Statement 13: Establish data supply chain management processes
Agencies must
Criterion 44: Create and collect data for the AI system and identify the purpose for its use.
It is important to identify:
- what data will be used and is fit-for-purpose for the AI system
- the sensitivity of the data, such as personal, protected, or otherwise sensitive
- consent provided on usage including when to retain or destroy data, ensuring the proposed uses in the AI system align with the original limits of the consent
- speed and mode of the data supply
- how the data will be used at each stage of the AI system
- where the data will be stored at each stage of the AI system
- changes to the data at different points of the AI system
- methods to manage and monitor data access
- methods to manage any real-time data changes
- data retention policies
- cross-agency or cross-border data governance, if relevant
- any risks and challenges associated with data elements of off-the-shelf AI models, products, or services in the AI system
- cyber supply chain management
- data quality monitoring and remediation
- comprehensive documentation at each stage of the AI system to facilitate traceability and accountability
- adherence to relevant legislation.
- The consent framework for use of data across the AI system should satisfy the following:
- clear framework
- kept up to date
- individuals are provided with informed consent for how their data will be used
- a dedicated team to own and maintain a register on how data is being used and to show compliance with the terms of the consent
- The data should be thought of in groupings or packages, including:
- the data within the organisation
- the data surrounding the algorithm, APIs, and user interface
- the data used to train the AI system
- the data used for testing and integration
- data inputted at regular intervals in monitoring the data
- the data used at deployment, including input and output data from and to users.

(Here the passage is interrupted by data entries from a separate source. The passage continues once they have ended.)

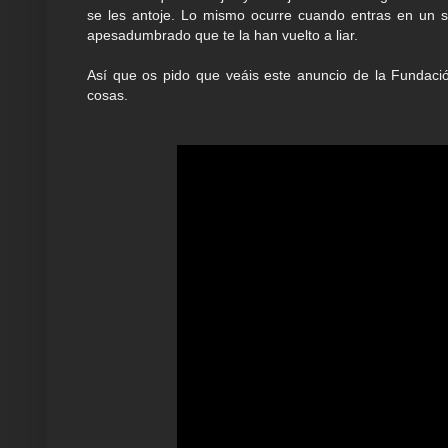
se les antoje. Lo mismo ocurre cuando entras en un 
apesadumbrado que te la han vuelto a liar.
Así que os pido que veáis este anuncio de la Fundación
cosas.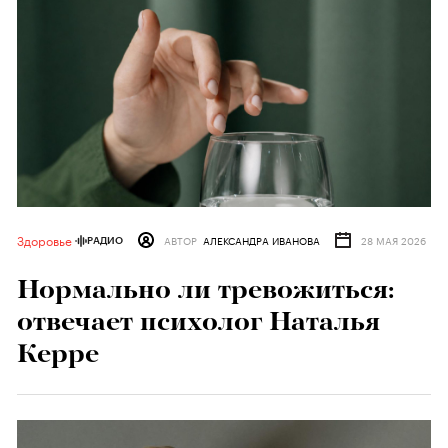
Здоровье
АВТОР
АЛЕКСАНДРА ИВАНОВА
28 МАЯ 2026
РАДИО
Нормально ли тревожиться:
отвечает психолог Наталья
Керре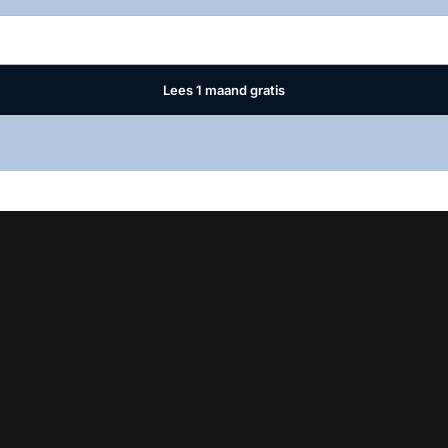
Lees 1 maand gratis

Criterion 45: Plan for data archival and destruction.
Consider the following:
- will data be made available for future use, and what data
- restrictions and access controls in place
- will data be restricted until a specific date
- file formats to ensure data remains available during the archival period
- alignment with data sharing arrangements
- arrangements for data used to train and test AI models, and associated model management arrangements
- clear criteria for data archival and destruction for the data used at each stage of the AI lifecycle
- guidelines in the Information management for records created using Artificial Intelligence (AI) technologies | naa.gov.au.
Agencies should:
Criterion 45: Analyse data for use by mapping the data supply chain and ensuring traceability.
Mapping the data supply chain to the AI system involves capturing how data will be stored, shared, and processed, particularly at the training and testing stages, which involve regular injections of data. When mapping the data account for:
- how data was sourced
- what data is required by the system, ensuring that excess data or data irrelevant to the functioning of system is not consumed by the system
- the amount and type of data the system will use
- what could affect the reliable accessibility of data
- how data will be fused and transformed
- how will the data be secured at rest and in transit
- how will the data be used by the system.
Ensuring traceability entails maintaining awareness of the flow of data across the AI system.
This includes:
- data sovereignty controls and considerations including legal implications for geographic locations for data (including its metadata and logs) when at rest, in transit, or in use. For classified data processing on cloud platforms, it is recommended to use cloud service providers and cloud services located in Australia, as per Cloud assessment and authorisation | Cyber.gov.au
- providing the level of detail for debugging data errors and troubleshooting
- enforcing organisational policies on information management
- enhancing visibility over changes to the data occurring during migrations, system updates, or other errors
- supporting users to identify and fix data issues with a clear information audit trail
- supporting diagnosis for bias
- managing the quality of data to maintain availability and consistency.
Criterion 47: Implement practices to maintain and reuse data.
This involves determining ongoing mechanisms for ensuring data is protected, accessible, and available for use in line with the original consent parameters.
Any changes in data scope, including expansion in scope and usage patterns, would need to be monitored and addressed.